Sun, 10/23/2016 - 6:30pm

Having lived in Rockport Village my whole life ( 59 years); well, I moved here at three months, served 12 years on the Rockport Select board, was a volunteer firefighter, served on the Rockport Zoning Board of Appeals and various ad hoc committees, and attendee or moderator of decades of Rockport town meetings, I’d like to share my opinions on Article 4: a new Library.

Given the opinion from professionals, our presentliibrary needs to go. So we need to buy or construct a building. The present plan is to spend up to $400 per square foot for a 7,100-square-foot building, which includes new accoutrements.

The plan that we will vote on is to build a three-story structure on the existing site.  

Though I am not happy spending even $2 million, I know that the town’s debt load is very low and we need to have a new library.

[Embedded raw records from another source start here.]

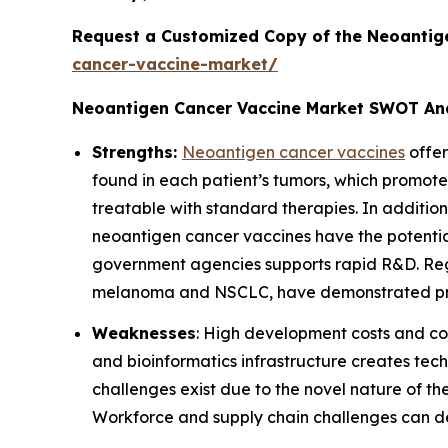
Request a Customized Copy of the Neoantig
cancer-vaccine-market/
Neoantigen Cancer Vaccine Market SWOT An
Strengths:
Neoantigen cancer vaccines
offer
found in each patient’s tumors, which promote
treatable with standard therapies. In addit
neoantigen cancer vaccines have the potenti
government agencies supports rapid R&D. Regul
melanoma and NSCLC, have demonstrated pro
Weaknesses
: High development costs and co
and bioinformatics infrastructure creates tec
challenges exist due to the novel nature of th
Workforce and supply chain challenges can delay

My big question to everyone, and which I have not received an answer to, is why would we building a three-story 7,100 square foot building on a “postage stamp” sized lot that has literally no patron parking?

I live just around the corner from our beloved library that served us all for so many years. When I was a kid at least half of the homes had kids. The village was vibrant with families. That has all changed. There might be 20 homes with families now.

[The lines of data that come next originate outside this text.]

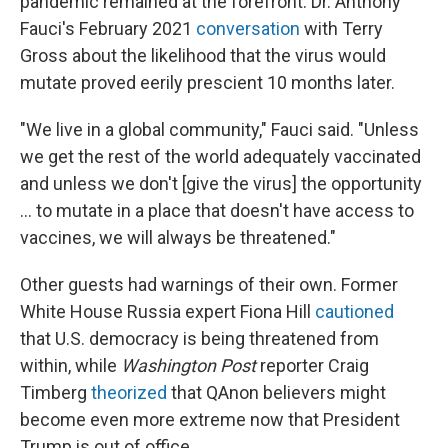
pandemic remained at the forefront. Dr. Anthony
Fauci's February 2021
conversation
with Terry
Gross about the likelihood that the virus would
mutate proved eerily prescient 10 months later.
"We live in a global community," Fauci said. "Unless
we get the rest of the world adequately vaccinated
and unless we don't [give the virus] the opportunity
... to mutate in a place that doesn't have access to
vaccines, we will always be threatened."
Other guests had warnings of their own. Former
White House Russia expert Fiona Hill
cautioned
that U.S. democracy is being threatened from
within, while
Washington Post
reporter Craig
Timberg
theorized
that QAnon believers might
become even more extreme now that President
Trump is out of office.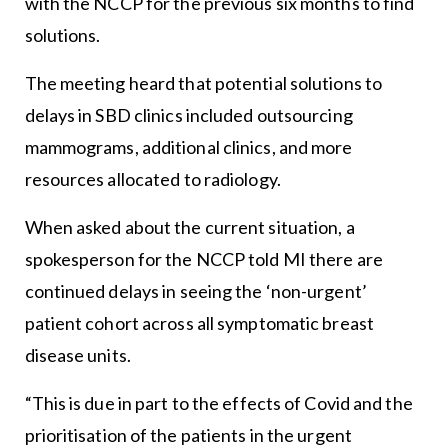
with the NCCP for the previous six months to find
solutions.
The meeting heard that potential solutions to
delays in SBD clinics included outsourcing
mammograms, additional clinics, and more
resources allocated to radiology.
When asked about the current situation, a
spokesperson for the NCCP told MI there are
continued delays in seeing the ‘non-urgent’
patient cohort across all symptomatic breast
disease units.
“This is due in part to the effects of Covid and the
prioritisation of the patients in the urgent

So why wouldn’t we want to locate our library closer to where the families live?  The town has a tremendous piece of property in the former Rockport Elementary School site which would still place theliibrary on the edge of the village but closer to the center of our town.

The one rationale for staying at 1 Limerock St. is that the Bok family stipulated that it is to always be a library. If we don’t build the library there, will the Bok family take it back? If so, then let them. My guess is that they would be happy to allow the town to turn it into a “Reading Park.”

In closing; I want to urge voters to reject Article 4 and speak up about what makes common sense for the families of Rockport. A yes vote, unfortunately, sites the library on this “postage-sized” lot that has little or no parking. This should not happen.